I think the area where we have the most potential to grow, and already with the deepest connections, is through education. As a former Education, Science and Training Minister in a previous Liberal Government, I know how important these connections can be in building enduring networks and friendships. Already there are about 150 Croatian students studying in Australia — a small number when one considers there are about 600,000 students from overseas enrolled to study at Australian universities and institutions last year — but nevertheless the ties between our students, and our universities and our research institutions, our academics are growing. For example Macquarie University has a number of connections with the University of Split, the University of Zadar, and the University of Zagreb and in a whole range of fields. I think it’s of particular interest that there is that joint archaeological excavation here in Croatia involving Macquarie University, and that Macquarie University has a Croatian language program. Likewise the University of Western Australia has connections with University of Zagreb, in the area of radio-astronomy which happens to be a particular strength of Australian science and research. Also Edith Cowan University through tourism and hospitality with the university of Rijeka.
I think one of the most important initiatives that the Department of Foreign Affairs and Trade and our Education Department have undertaken recently, is to set up a Global Alumni Strategy and this aims to connect all those who have studied in Australia or Australians who have studied overseas.
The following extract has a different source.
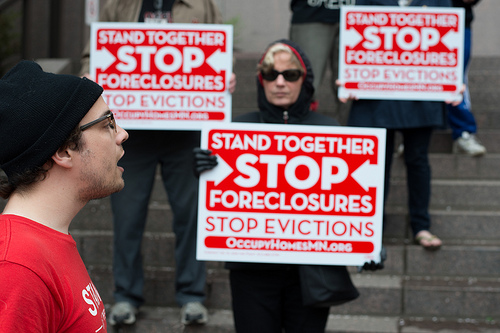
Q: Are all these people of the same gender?
A: No, they are both male and female.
Academic exchanges, university partnerships, and through this Global Alumni Strategy we will maintain those connections and links and networks to ensure that the overall bilateral relationships grow stronger.
Tomorrow I will have the pleasure of attending a STEM - Science Technology Engineering and Mathematics event for women hosted by the University of Zagreb and I’m looking forward to building even deeper connections in this very important area of scientific endeavour.
So my visit here might the first for an Australian Foreign Minister but it certainly will not be the last, and I hope that I am building on the political and security connections, the trade and investment links and most certainly the artistic, sporting and cultural ties between our two countries. I sincerely believe the very best days of the Australia-Croatia relationship lies ahead of us. Thank you for being here this evening.